ATS Keywords: AWS, Cloud Operations, Site Reliability Engineering, DevOps, Automation, Observability, Security, Infrastructure as Code, Kubernetes, IAM, Policy as Code, Troubleshooting, Cloud Architecture, Service Level Objectives, Telemetry, CI/CD Pipelines, Incident Management, Compliance, Agile, Scrum, Code Review, Quality Assurance, CI/CD Pipelines, Deployment Strategies, Cloud-Native Systems, Multi-Account Organizations, Telemetry Stacks, Service Level Objectives, Service Level Indicators, Zero Trust, RBAC, SSO, Organizational Unit Structures, Shared Service Accounts, Service Control Policies, AWS Config, AWS Security Hub, IaC Best Practices, IaC Frameworks, CloudFormation, Terraform, AWS CDK, Prometheus, Grafana, OpenTelemetry, Distributed Tracing, Network Architecture, Access Controls, Compliance-Compliant, Incident Management Processes, Security Processes, Cloud Environments, Agile Practices, Collaboration, User Experience, Performance Optimization, Scalability, High Availability, Reliability, Security, Performance.

📝 Enhancement Note: The interview process for this role is focused on AWS cloud architecture, automation, and observability. Candidates should be prepared to discuss their experience with AWS services, IaC frameworks, and modern observability tools. The technical assessment and architecture review are crucial components of the interview process, with a strong emphasis on the candidate's ability to design, implement, and manage scalable, highly available cloud-native systems.

📌 Application Steps

To apply for this Senior Site Reliability Engineer - AWS Cloud Operations position:

  1. Submit your application through the application link provided.
  2. Customize your portfolio to highlight your experience with AWS services, cloud architecture, automation, and observability. Include case studies that demonstrate your ability to drive improvements in reliability, security, and performance in complex cloud environments.
  3. Optimize your resume for web technology roles, emphasizing your project highlights and technical skills relevant to this position.
  4. Prepare for the technical interview process, focusing on your AWS cloud architecture, automation, and observability skills. Brush up on your knowledge of modern observability tools and incident management processes in cloud environments.
  5. Research the company and its focus on healthcare technology, user experience, and continuous improvement. Be prepared to discuss your fit for the role and your potential contributions to the team's success.
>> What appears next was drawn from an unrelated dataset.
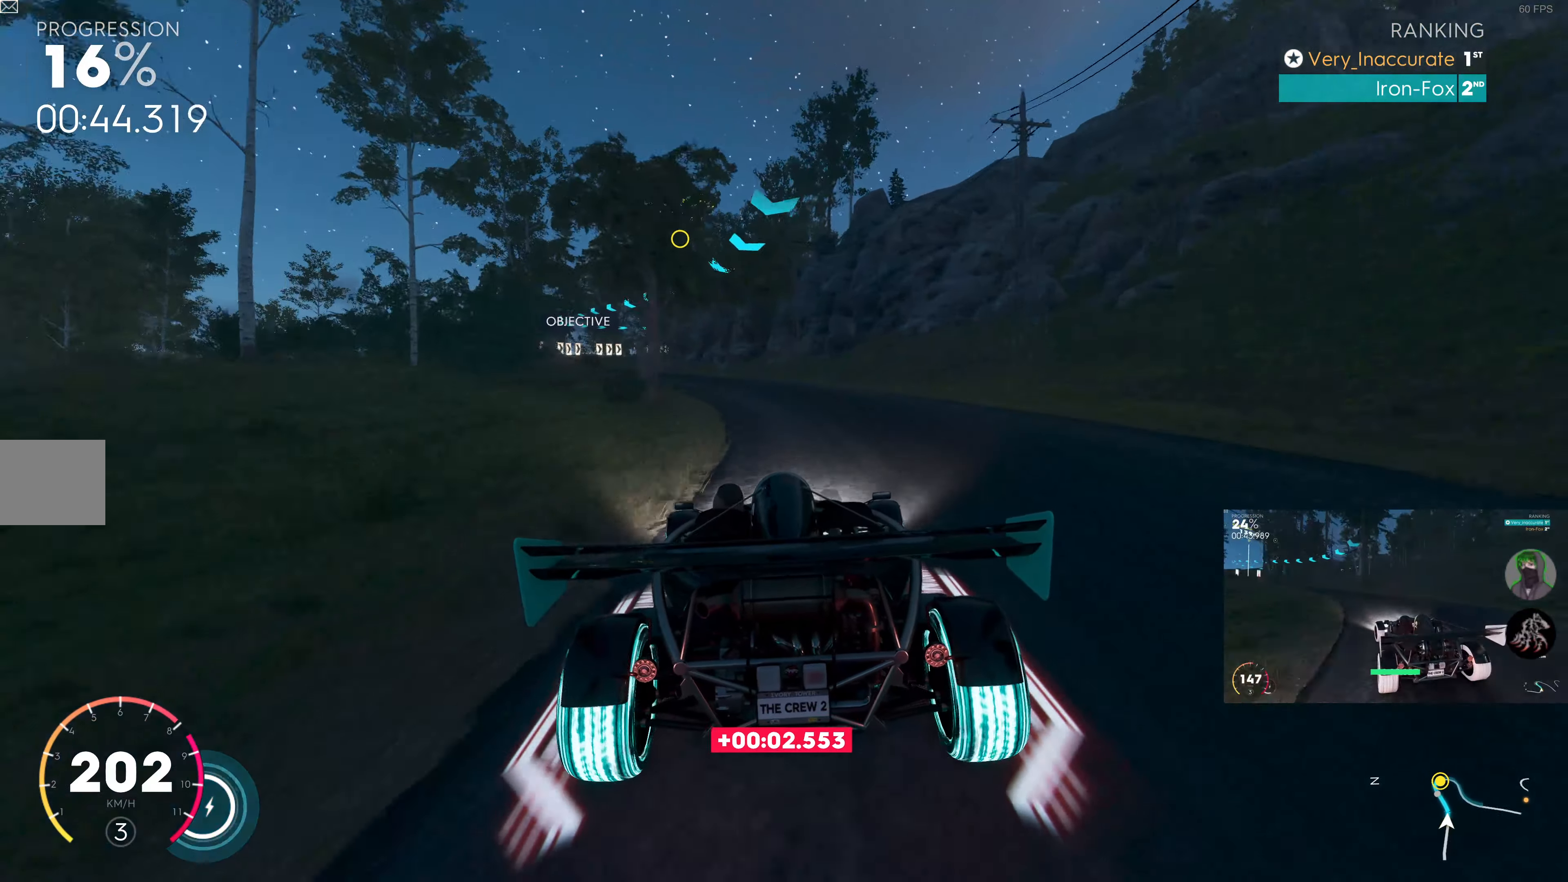
{"buttons": ["R2"], "left_stick": "up", "right_stick": "center", "events": []}
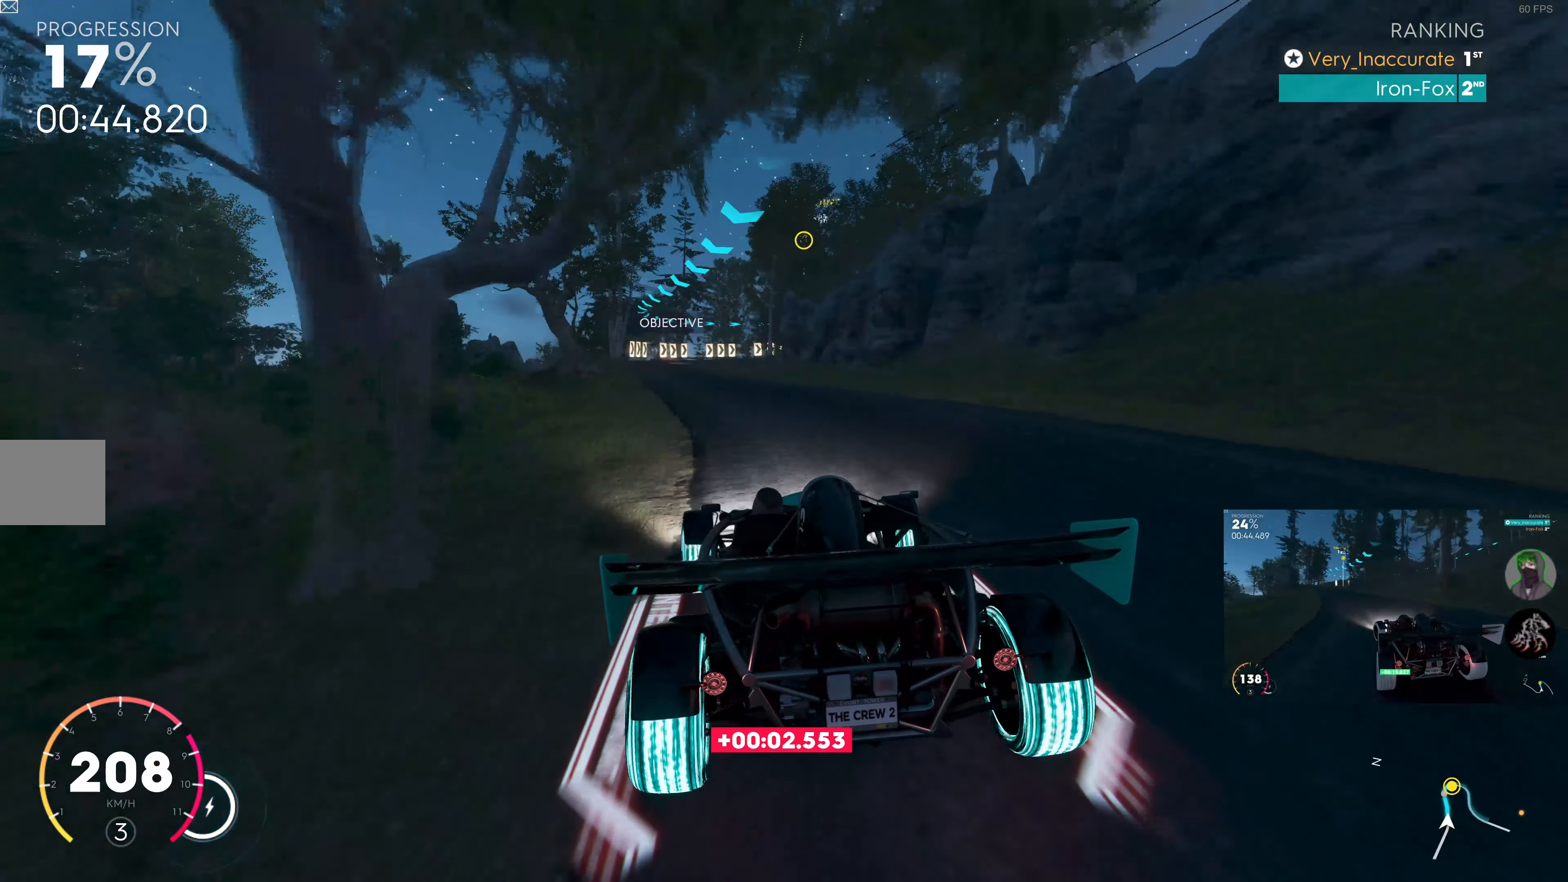
{"buttons": ["R2"], "left_stick": "up-left", "right_stick": "center", "events": [[366, "left_stick", "up-left"]]}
⚠️ Important Notice: This enhanced job description includes AI-generated insights and industry-standard assumptions about web technology roles, cloud architecture, automation, and observability. All details should be verified directly with the hiring organization before making application decisions.

Application Requirements

Candidates should have over 5 years of experience in Site Reliability Engineering, DevOps, or Cloud Engineering in productive AWS environments. Strong knowledge of AWS services, Infrastructure as Code frameworks, and modern observability tools is essential, along with excellent troubleshooting skills.